### PROBLEM STATEMENT
Would you go through the records below and copy each line with the string "Atlanta"?

[Saved entries]
-- Opening Marker --
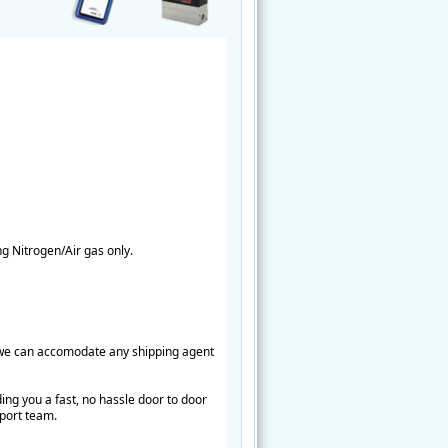
ng Nitrogen/Air gas only.
e we can accomodate any shipping agent
ing you a fast, no hassle door to door
pport team.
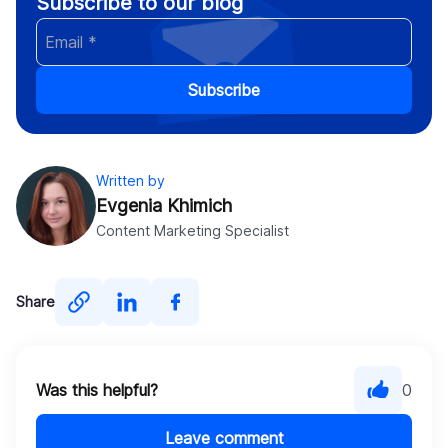
Subscribe to our blog
Subscribe
Written by
Evgenia Khimich
Content Marketing Specialist
Share
Was this helpful?
0
Leave comment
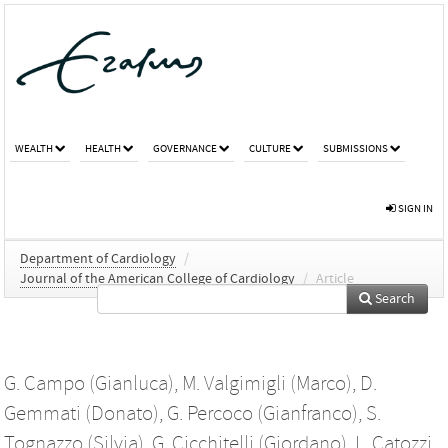
WEALTH
HEALTH
GOVERNANCE
CULTURE
SUBMISSIONS
SIGN IN
Department of Cardiology
/
Journal of the American College of Cardiology
/
Article
Search
G. Campo (Gianluca)
,
M. Valgimigli (Marco)
,
D.
Gemmati (Donato)
,
G. Percoco (Gianfranco)
,
S.
Tognazzo (Silvia)
,
G. Cicchitelli (Giordano)
,
L. Catozzi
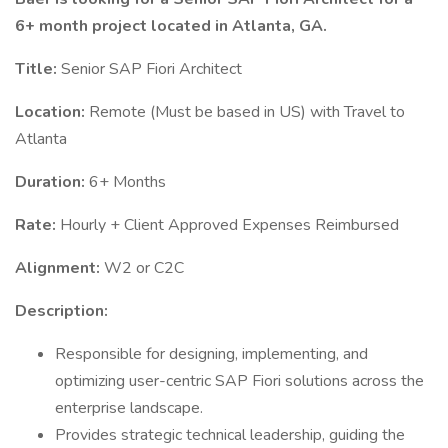
6+ month project located in Atlanta, GA.
Title:
Senior SAP Fiori Architect
Location:
Remote (Must be based in US) with Travel to
Atlanta
Duration:
6+ Months
Rate:
Hourly + Client Approved Expenses Reimbursed
Alignment:
W2 or C2C
Description:
Responsible for designing, implementing, and
optimizing user-centric SAP Fiori solutions across the
enterprise landscape.
Provides strategic technical leadership, guiding the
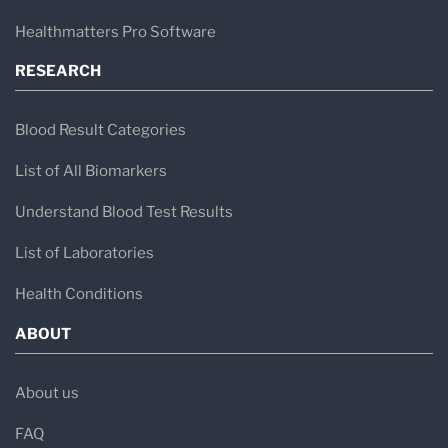
Healthmatters Pro Software
RESEARCH
Blood Result Categories
List of All Biomarkers
Understand Blood Test Results
List of Laboratories
Health Conditions
ABOUT
About us
FAQ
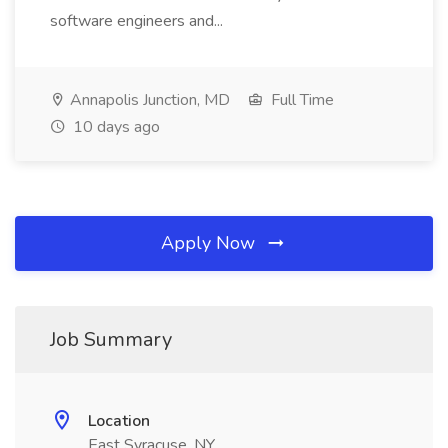
software engineers and...
Annapolis Junction, MD
Full Time
10 days ago
Apply Now
Job Summary
Location
East Syracuse, NY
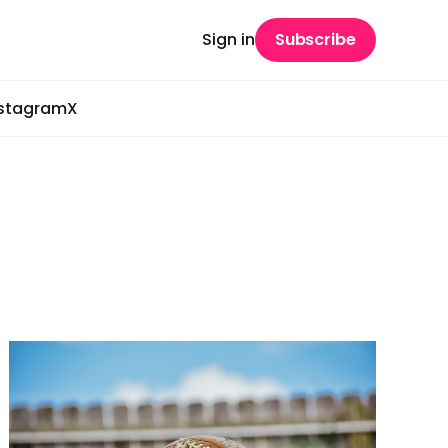
Sign in
Subscribe
nstagram
X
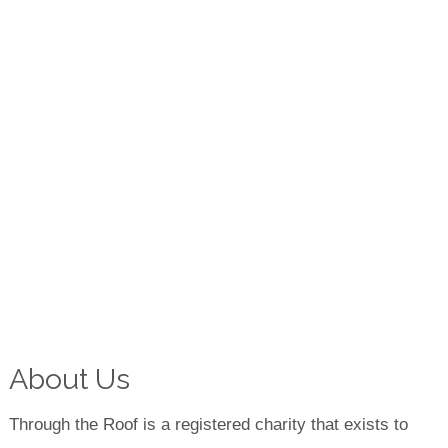
About Us
Through the Roof is a registered charity that exists to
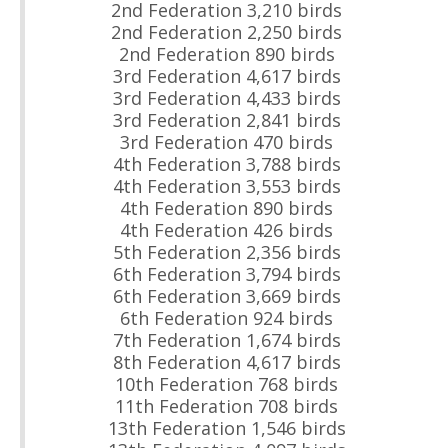
2nd Federation 3,210 birds
2nd Federation 2,250 birds
2nd Federation 890 birds
3rd Federation 4,617 birds
3rd Federation 4,433 birds
3rd Federation 2,841 birds
3rd Federation 470 birds
4th Federation 3,788 birds
4th Federation 3,553 birds
4th Federation 890 birds
4th Federation 426 birds
5th Federation 2,356 birds
6th Federation 3,794 birds
6th Federation 3,669 birds
6th Federation 924 birds
7th Federation 1,674 birds
8th Federation 4,617 birds
10th Federation 768 birds
11th Federation 708 birds
13th Federation 1,546 birds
-- Closing Marker --
### ANSWER SPACE
6+ month project located in Atlanta, GA.
Atlanta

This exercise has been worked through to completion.